| HN Mirror

Y	Hacker News new \| ask \| show \| jobs

by xpe 1009 days ago

My comment did two things (but they were somewhat muddled). It: (a) laid a particular model; and (b) offered {explanations/claims} of causality. But unfortunately it said nothing about (c) experimental design.

I'll start with (c). Attempting to talk about a model in isolation from its experimental design can be misleading, as it ignores the context that gives the model its interpretive power and validity. In this case, a good experimental design must include a sufficiently diverse sample of people to account for variation.

Regarding (b), depending on the person, the influence could flow either way between `I` and `T`, to varying degrees.

- Example of `I->T`: One person might come into the store strongly preferring one type of ice cream (`I`) and be willing to take time to look for it (`T`)

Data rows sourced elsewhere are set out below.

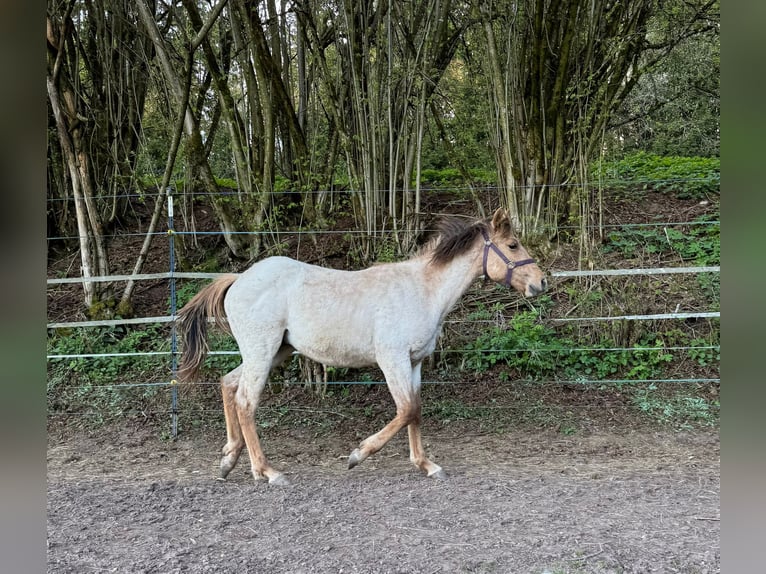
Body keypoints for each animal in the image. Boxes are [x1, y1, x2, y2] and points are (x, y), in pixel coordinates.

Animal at [176, 208, 547, 485]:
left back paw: (229, 459)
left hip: (274, 352)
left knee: (227, 383)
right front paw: (358, 455)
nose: (541, 282)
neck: (422, 290)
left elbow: (415, 409)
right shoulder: (391, 359)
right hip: (262, 352)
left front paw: (427, 465)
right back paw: (266, 472)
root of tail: (238, 279)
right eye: (513, 245)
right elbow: (406, 410)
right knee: (245, 401)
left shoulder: (414, 362)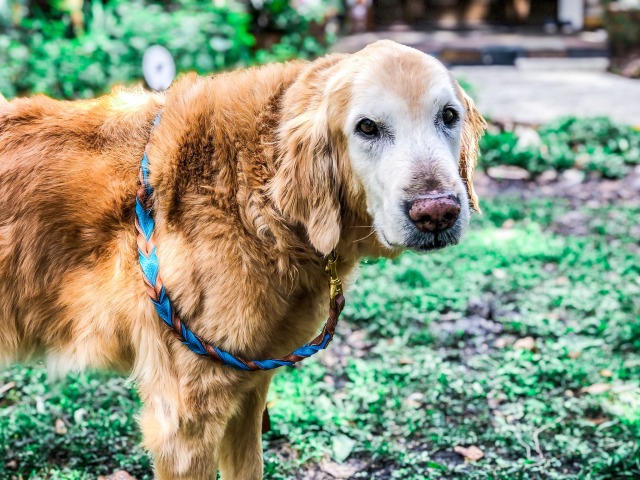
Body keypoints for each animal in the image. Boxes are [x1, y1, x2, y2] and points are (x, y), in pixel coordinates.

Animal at [0, 39, 480, 478]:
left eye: (448, 117)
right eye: (367, 127)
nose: (437, 212)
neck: (255, 194)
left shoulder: (250, 385)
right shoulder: (185, 420)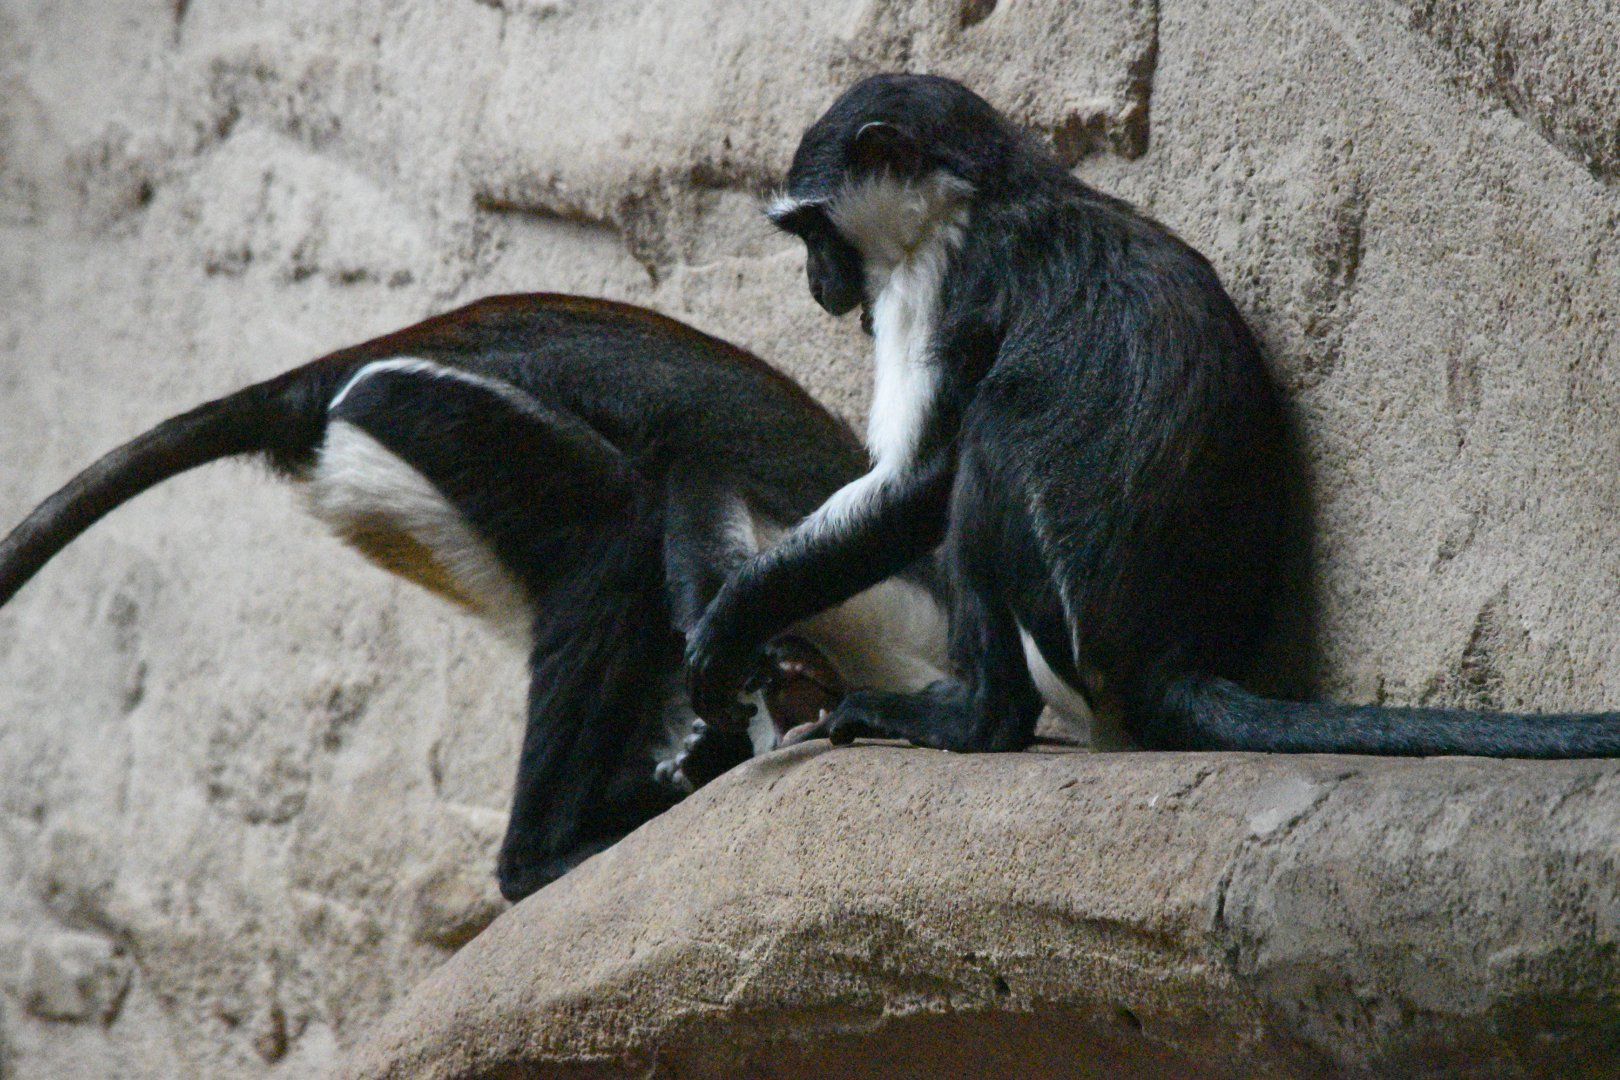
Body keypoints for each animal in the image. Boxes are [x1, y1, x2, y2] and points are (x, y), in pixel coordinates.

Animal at [0, 293, 949, 902]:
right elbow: (696, 477)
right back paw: (538, 860)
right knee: (615, 531)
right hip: (433, 410)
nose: (786, 709)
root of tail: (340, 367)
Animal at [684, 72, 1620, 759]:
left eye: (814, 232)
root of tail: (1166, 666)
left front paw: (732, 619)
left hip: (1060, 646)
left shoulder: (936, 284)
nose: (817, 282)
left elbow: (915, 486)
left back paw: (975, 720)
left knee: (988, 449)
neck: (990, 190)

- Example of `T->I`: Another person might come into the store in a hurry and be motivated to procure the closest ice cream flavor.

Regarding (a), no model is 'true' but some are better than others for particular purposes.

- To the extent that prediction is the key goal, confounding variables don't usually matter.

- But to the extent that _statistical inference_ is the key goal, there are many techniques for teasing apart influence.

Unfortunately, too often in machine learning contexts, the word "inference" refers to the process of using a trained model for _prediction_. Yikes. This contrasts sharply with the term's use in statistics. The field of statistics got this one right, even as ML techniques have taken off spectacularly.